• **Written task**: The response must contain all of the entries, each one repeated exactly.

(Saved data entries)

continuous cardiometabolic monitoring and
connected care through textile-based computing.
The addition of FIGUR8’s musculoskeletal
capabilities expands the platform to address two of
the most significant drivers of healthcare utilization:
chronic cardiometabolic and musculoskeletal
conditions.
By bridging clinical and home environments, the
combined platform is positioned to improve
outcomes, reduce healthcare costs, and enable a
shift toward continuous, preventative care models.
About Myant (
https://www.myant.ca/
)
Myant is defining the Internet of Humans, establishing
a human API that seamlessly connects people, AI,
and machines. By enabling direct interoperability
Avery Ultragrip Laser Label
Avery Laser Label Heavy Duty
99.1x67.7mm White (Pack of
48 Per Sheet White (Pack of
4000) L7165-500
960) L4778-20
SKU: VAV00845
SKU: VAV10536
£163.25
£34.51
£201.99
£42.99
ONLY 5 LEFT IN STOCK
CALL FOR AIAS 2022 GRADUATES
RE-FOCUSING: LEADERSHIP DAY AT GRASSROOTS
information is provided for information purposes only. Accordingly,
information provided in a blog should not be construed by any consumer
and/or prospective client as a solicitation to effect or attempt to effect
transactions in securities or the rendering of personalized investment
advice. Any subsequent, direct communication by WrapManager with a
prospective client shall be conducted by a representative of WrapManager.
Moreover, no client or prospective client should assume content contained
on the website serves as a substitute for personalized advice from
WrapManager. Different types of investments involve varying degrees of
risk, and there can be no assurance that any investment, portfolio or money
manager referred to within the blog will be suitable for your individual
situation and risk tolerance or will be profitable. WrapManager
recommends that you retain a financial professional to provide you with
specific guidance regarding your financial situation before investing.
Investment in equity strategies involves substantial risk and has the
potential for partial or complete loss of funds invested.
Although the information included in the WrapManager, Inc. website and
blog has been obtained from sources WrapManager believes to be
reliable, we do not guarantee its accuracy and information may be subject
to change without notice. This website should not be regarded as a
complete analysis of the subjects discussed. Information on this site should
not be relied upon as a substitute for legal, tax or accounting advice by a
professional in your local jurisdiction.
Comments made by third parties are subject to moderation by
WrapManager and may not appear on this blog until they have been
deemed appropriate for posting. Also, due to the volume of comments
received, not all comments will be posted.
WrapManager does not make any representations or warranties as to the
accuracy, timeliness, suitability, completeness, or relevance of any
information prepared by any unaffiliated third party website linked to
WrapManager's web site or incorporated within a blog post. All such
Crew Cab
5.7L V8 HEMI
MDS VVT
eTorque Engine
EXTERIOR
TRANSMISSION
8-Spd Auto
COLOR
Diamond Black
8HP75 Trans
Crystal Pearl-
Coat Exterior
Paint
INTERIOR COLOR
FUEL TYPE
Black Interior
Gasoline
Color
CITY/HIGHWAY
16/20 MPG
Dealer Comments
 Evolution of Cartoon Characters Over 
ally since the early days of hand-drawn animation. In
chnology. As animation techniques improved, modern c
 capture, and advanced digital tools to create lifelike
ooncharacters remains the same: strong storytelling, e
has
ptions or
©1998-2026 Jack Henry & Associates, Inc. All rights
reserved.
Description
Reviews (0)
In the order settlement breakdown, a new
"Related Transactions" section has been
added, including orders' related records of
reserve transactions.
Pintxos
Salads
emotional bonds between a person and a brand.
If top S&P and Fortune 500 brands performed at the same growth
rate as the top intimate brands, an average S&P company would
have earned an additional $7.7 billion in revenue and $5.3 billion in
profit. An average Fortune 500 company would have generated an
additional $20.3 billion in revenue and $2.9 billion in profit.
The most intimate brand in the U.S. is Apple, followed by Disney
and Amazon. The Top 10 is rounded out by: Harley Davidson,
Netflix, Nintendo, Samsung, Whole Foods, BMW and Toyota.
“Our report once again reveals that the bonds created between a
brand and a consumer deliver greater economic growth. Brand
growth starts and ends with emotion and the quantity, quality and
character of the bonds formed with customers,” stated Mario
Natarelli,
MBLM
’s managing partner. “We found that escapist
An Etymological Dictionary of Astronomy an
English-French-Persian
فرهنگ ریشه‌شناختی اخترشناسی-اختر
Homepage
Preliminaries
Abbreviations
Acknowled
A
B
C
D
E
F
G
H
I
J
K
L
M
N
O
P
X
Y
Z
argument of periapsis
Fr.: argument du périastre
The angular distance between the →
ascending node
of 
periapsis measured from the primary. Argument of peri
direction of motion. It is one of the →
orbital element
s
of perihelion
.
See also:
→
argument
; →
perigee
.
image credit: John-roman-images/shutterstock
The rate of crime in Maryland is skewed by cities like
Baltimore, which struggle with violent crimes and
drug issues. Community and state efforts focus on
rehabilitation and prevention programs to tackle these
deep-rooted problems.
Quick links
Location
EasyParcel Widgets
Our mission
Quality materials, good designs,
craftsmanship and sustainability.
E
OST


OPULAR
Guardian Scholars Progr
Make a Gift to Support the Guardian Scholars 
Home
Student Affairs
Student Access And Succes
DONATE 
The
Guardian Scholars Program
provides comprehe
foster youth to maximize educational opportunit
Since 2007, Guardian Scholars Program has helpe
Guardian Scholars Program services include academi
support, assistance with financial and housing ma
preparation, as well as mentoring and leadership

• **Finished task**:
continuous cardiometabolic monitoring and
connected care through textile-based computing.
The addition of FIGUR8’s musculoskeletal
capabilities expands the platform to address two of
the most significant drivers of healthcare utilization:
chronic cardiometabolic and musculoskeletal
conditions.
By bridging clinical and home environments, the
combined platform is positioned to improve
outcomes, reduce healthcare costs, and enable a
shift toward continuous, preventative care models.
About Myant (
https://www.myant.ca/
)
Myant is defining the Internet of Humans, establishing
a human API that seamlessly connects people, AI,
and machines. By enabling direct interoperability
Avery Ultragrip Laser Label
Avery Laser Label Heavy Duty
99.1x67.7mm White (Pack of
48 Per Sheet White (Pack of
4000) L7165-500
960) L4778-20
SKU: VAV00845
SKU: VAV10536
£163.25
£34.51
£201.99
£42.99
ONLY 5 LEFT IN STOCK
CALL FOR AIAS 2022 GRADUATES
RE-FOCUSING: LEADERSHIP DAY AT GRASSROOTS
information is provided for information purposes only. Accordingly,
information provided in a blog should not be construed by any consumer
and/or prospective client as a solicitation to effect or attempt to effect
transactions in securities or the rendering of personalized investment
advice. Any subsequent, direct communication by WrapManager with a
prospective client shall be conducted by a representative of WrapManager.
Moreover, no client or prospective client should assume content contained
on the website serves as a substitute for personalized advice from
WrapManager. Different types of investments involve varying degrees of
risk, and there can be no assurance that any investment, portfolio or money
manager referred to within the blog will be suitable for your individual
situation and risk tolerance or will be profitable. WrapManager
recommends that you retain a financial professional to provide you with
specific guidance regarding your financial situation before investing.
Investment in equity strategies involves substantial risk and has the
potential for partial or complete loss of funds invested.
Although the information included in the WrapManager, Inc. website and
blog has been obtained from sources WrapManager believes to be
reliable, we do not guarantee its accuracy and information may be subject
to change without notice. This website should not be regarded as a
complete analysis of the subjects discussed. Information on this site should
not be relied upon as a substitute for legal, tax or accounting advice by a
professional in your local jurisdiction.
Comments made by third parties are subject to moderation by
WrapManager and may not appear on this blog until they have been
deemed appropriate for posting. Also, due to the volume of comments
received, not all comments will be posted.
WrapManager does not make any representations or warranties as to the
accuracy, timeliness, suitability, completeness, or relevance of any
information prepared by any unaffiliated third party website linked to
WrapManager's web site or incorporated within a blog post. All such
Crew Cab
5.7L V8 HEMI
MDS VVT
eTorque Engine
EXTERIOR
TRANSMISSION
8-Spd Auto
COLOR
Diamond Black
8HP75 Trans
Crystal Pearl-
Coat Exterior
Paint
INTERIOR COLOR
FUEL TYPE
Black Interior
Gasoline
Color
CITY/HIGHWAY
16/20 MPG
Dealer Comments
 Evolution of Cartoon Characters Over 
ally since the early days of hand-drawn animation. In
chnology. As animation techniques improved, modern c
 capture, and advanced digital tools to create lifelike
ooncharacters remains the same: strong storytelling, e
has
ptions or
©1998-2026 Jack Henry & Associates, Inc. All rights
reserved.
Description
Reviews (0)
In the order settlement breakdown, a new
"Related Transactions" section has been
added, including orders' related records of
reserve transactions.
Pintxos
Salads
emotional bonds between a person and a brand.
If top S&P and Fortune 500 brands performed at the same growth
rate as the top intimate brands, an average S&P company would
have earned an additional $7.7 billion in revenue and $5.3 billion in
profit. An average Fortune 500 company would have generated an
additional $20.3 billion in revenue and $2.9 billion in profit.
The most intimate brand in the U.S. is Apple, followed by Disney
and Amazon. The Top 10 is rounded out by: Harley Davidson,
Netflix, Nintendo, Samsung, Whole Foods, BMW and Toyota.
“Our report once again reveals that the bonds created between a
brand and a consumer deliver greater economic growth. Brand
growth starts and ends with emotion and the quantity, quality and
character of the bonds formed with customers,” stated Mario
Natarelli,
MBLM
’s managing partner. “We found that escapist
An Etymological Dictionary of Astronomy an
English-French-Persian
فرهنگ ریشه‌شناختی اخترشناسی-اختر
Homepage
Preliminaries
Abbreviations
Acknowled
A
B
C
D
E
F
G
H
I
J
K
L
M
N
O
P
X
Y
Z
argument of periapsis
Fr.: argument du périastre
The angular distance between the →
ascending node
of 
periapsis measured from the primary. Argument of peri
direction of motion. It is one of the →
orbital element
s
of perihelion
.
See also:
→
argument
; →
perigee
.
image credit: John-roman-images/shutterstock
The rate of crime in Maryland is skewed by cities like
Baltimore, which struggle with violent crimes and
drug issues. Community and state efforts focus on
rehabilitation and prevention programs to tackle these
deep-rooted problems.
Quick links
Location
EasyParcel Widgets
Our mission
Quality materials, good designs,
craftsmanship and sustainability.
E
OST


OPULAR
Guardian Scholars Progr
Make a Gift to Support the Guardian Scholars 
Home
Student Affairs
Student Access And Succes
DONATE 
The
Guardian Scholars Program
provides comprehe
foster youth to maximize educational opportunit
Since 2007, Guardian Scholars Program has helpe
Guardian Scholars Program services include academi
support, assistance with financial and housing ma
preparation, as well as mentoring and leadership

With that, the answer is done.